No, it does not mean your account is banned. It specifically means the API key authentication failed. Your account may be perfectly fine — log in via the web to confirm. If web login works normally, the issue is isolated to your API key configuration.
Can I test Bybit API without risking real funds?
Yes. Bybit provides a Testnet environment at testnet.bybit.com where you can create separate test API keys. Note that Testnet keys only work with the Testnet base URL — using them against api.bybit.com will return error 33004. Keep your Testnet and Mainnet keys clearly separated.
Does IP whitelisting always cause error 33004 if the IP is wrong?
Yes, if you enabled IP restriction when creating the key and you're requesting from an unlisted IP, Bybit returns 33004. You can either add the new IP in the Bybit dashboard under API Management, or remove IP restriction entirely if your setup doesn't require it (though restriction is recommended for security in production).
How do other exchanges handle this type of authentication error?
Binance returns HTTP 401 with code -2014 for invalid API keys, and OKX uses error code 50111 for similar issues. The underlying problem — key mismatch or IP restriction — is the same across all major exchanges. Bybit's 33004 is simply their internal code for this class of auth failure.
Conclusion
Bybit API error 33004 is fixable in minutes once you know where to look.
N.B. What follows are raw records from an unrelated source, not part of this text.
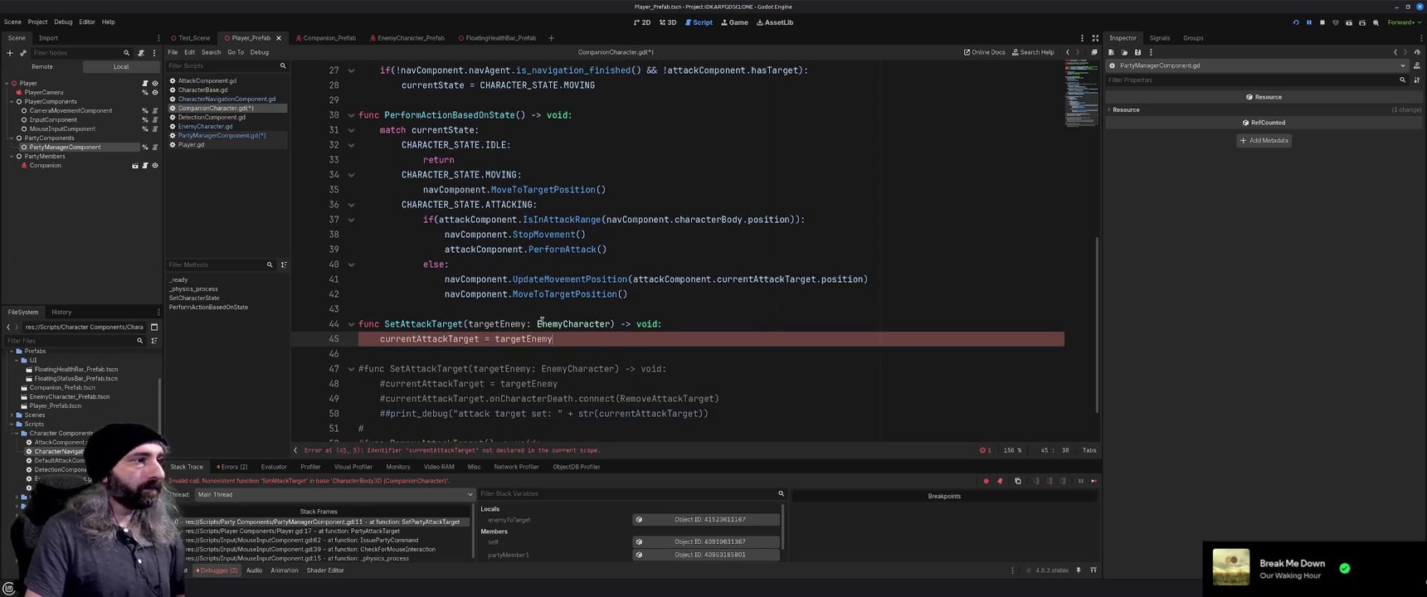
{"action": "double_click", "coordinate": [555, 325]}
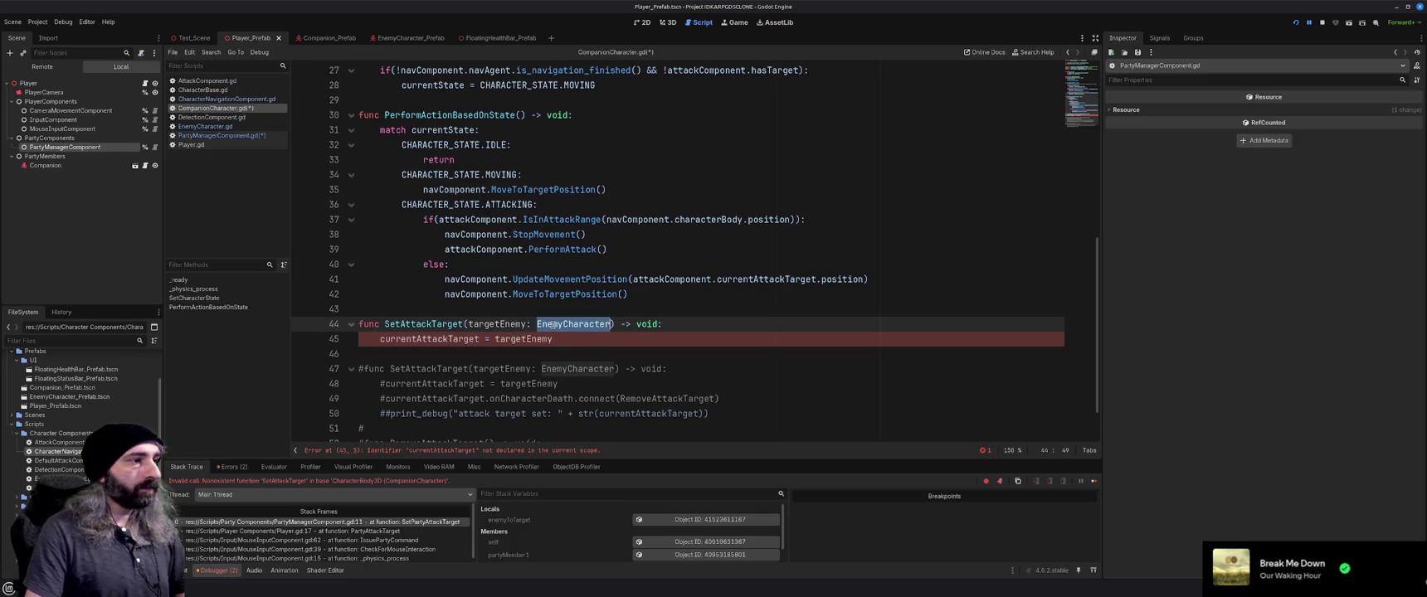
{"action": "type", "text": "CharacterBase"}
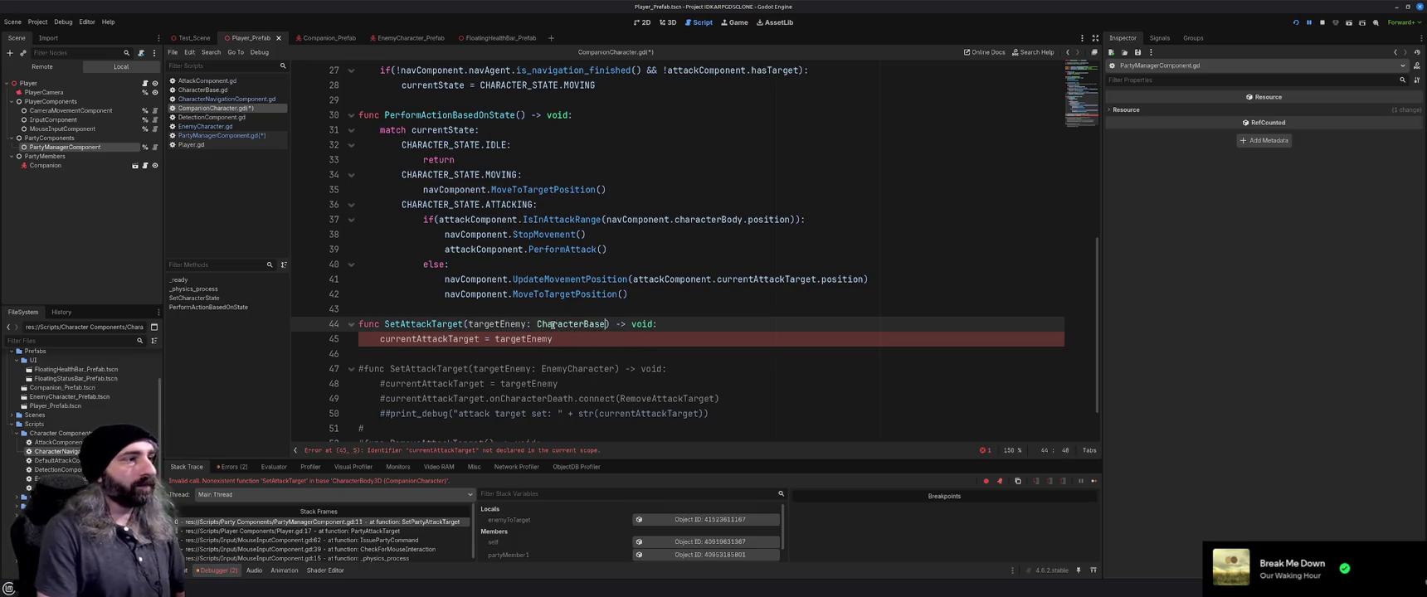
Rewrite line 45 to assign attackComponent.attackTarget and save CompanionCharacter.gd
{"action": "left_click", "coordinate": [381, 340]}
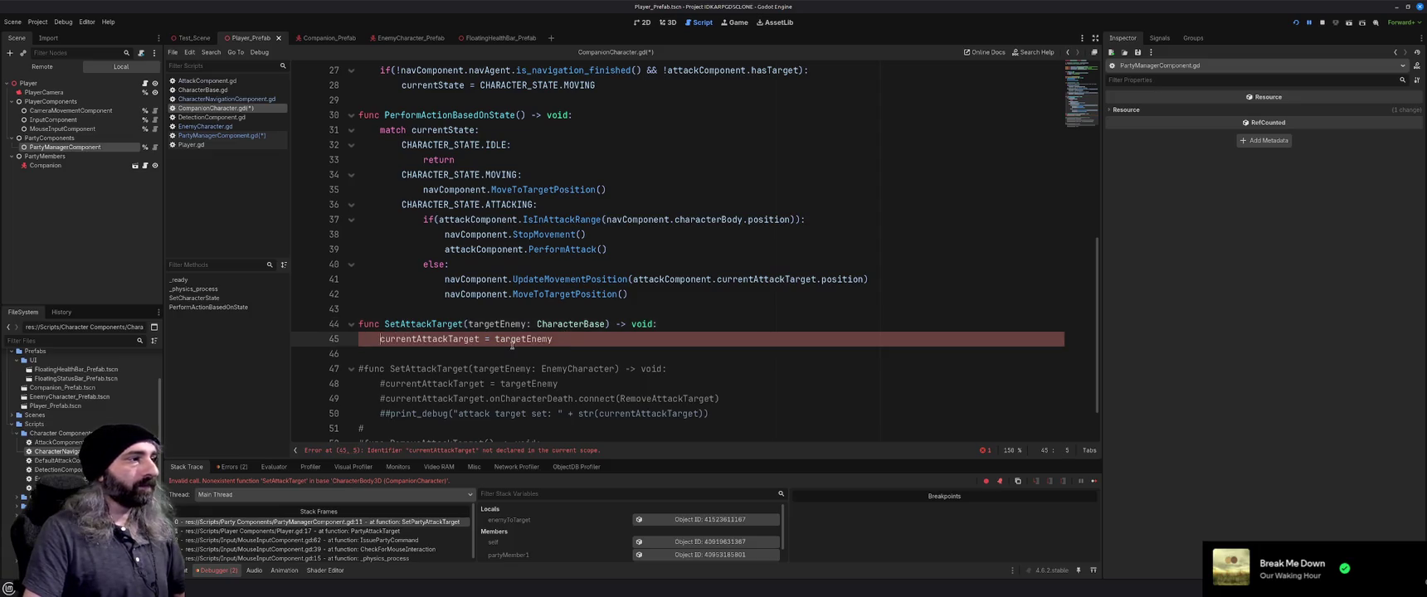
{"action": "type", "text": "attackComponent."}
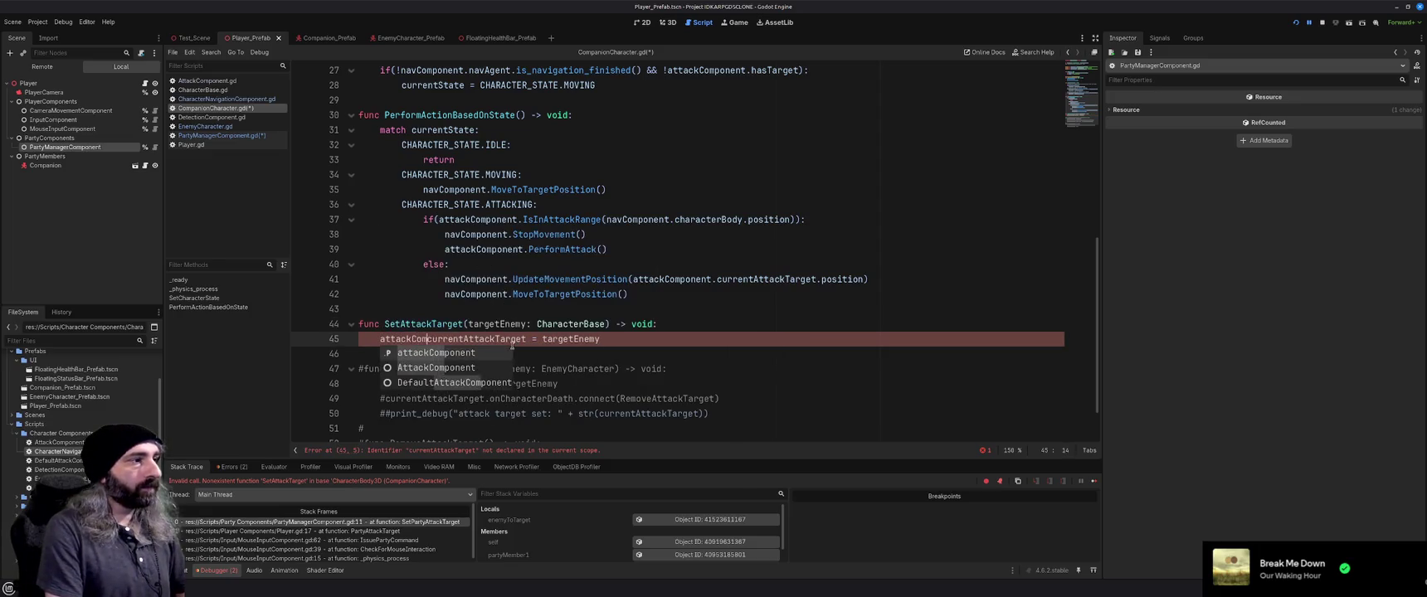
{"action": "key", "text": "Delete"}
{"action": "key", "text": "Delete"}
{"action": "key", "text": "Delete"}
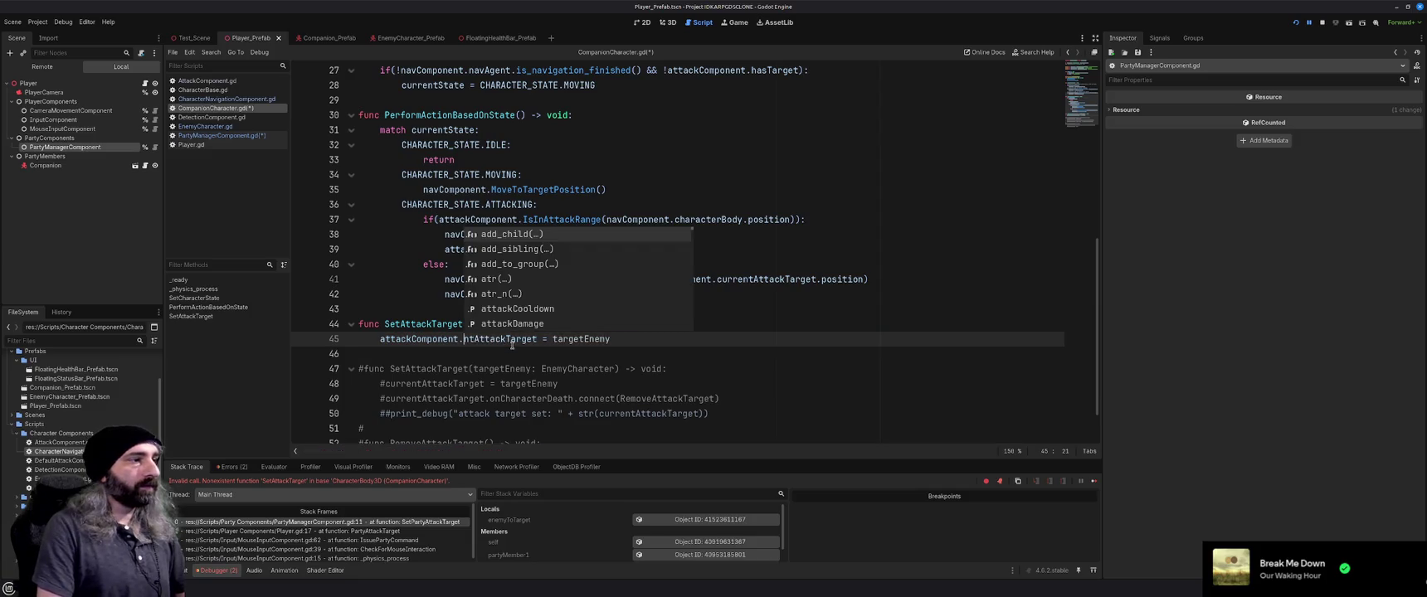
{"action": "type", "text": "a"}
{"action": "left_click", "coordinate": [631, 333]}
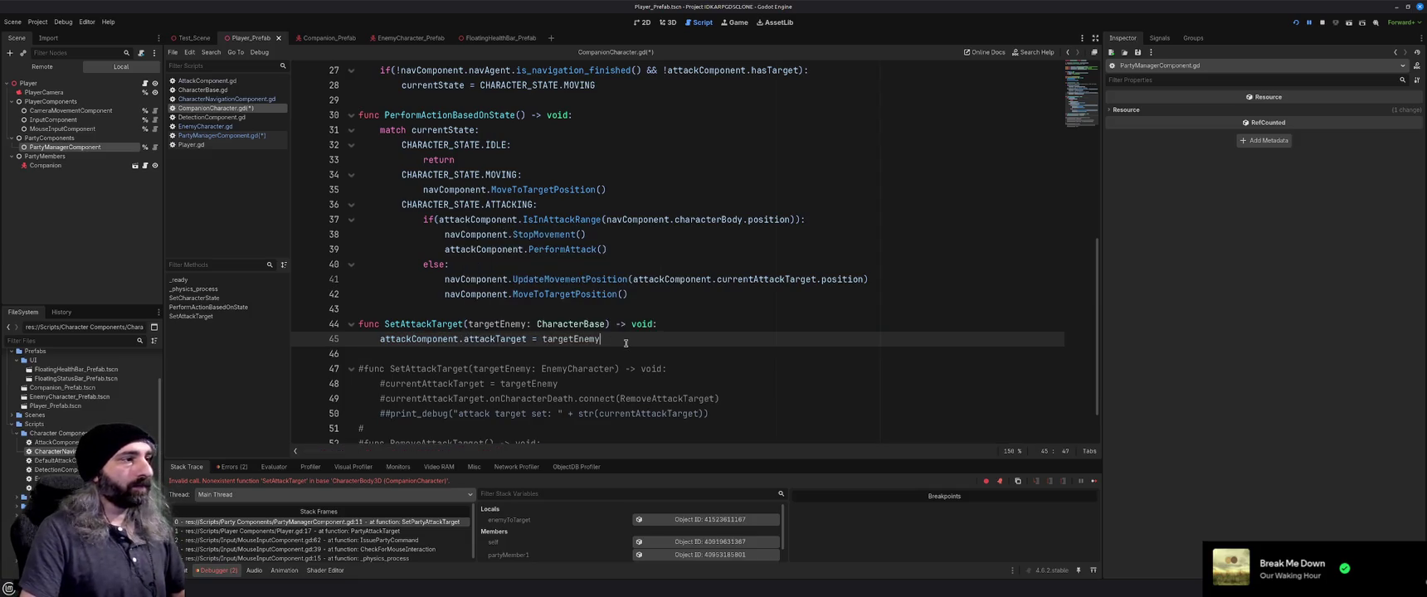
{"action": "key", "text": "ctrl+s"}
The root cause is almost always one of three things: wrong environment (testnet vs mainnet), IP not whitelisted, or a key that was deleted or never copied correctly. Run the key length check, verify the key is active in your dashboard, confirm your IP is authorized, and test against the correct base URL.
For algo traders using real-time signals from platforms like VoiceOfChain to drive automated orders on Bybit, gate your order execution behind a startup API health check. A 33004 that surfaces at launch is a minor inconvenience. One that surfaces mid-trade — silently dropping your stop-loss order — is expensive. Build the validation in once, and your bot handles it cleanly from that point forward.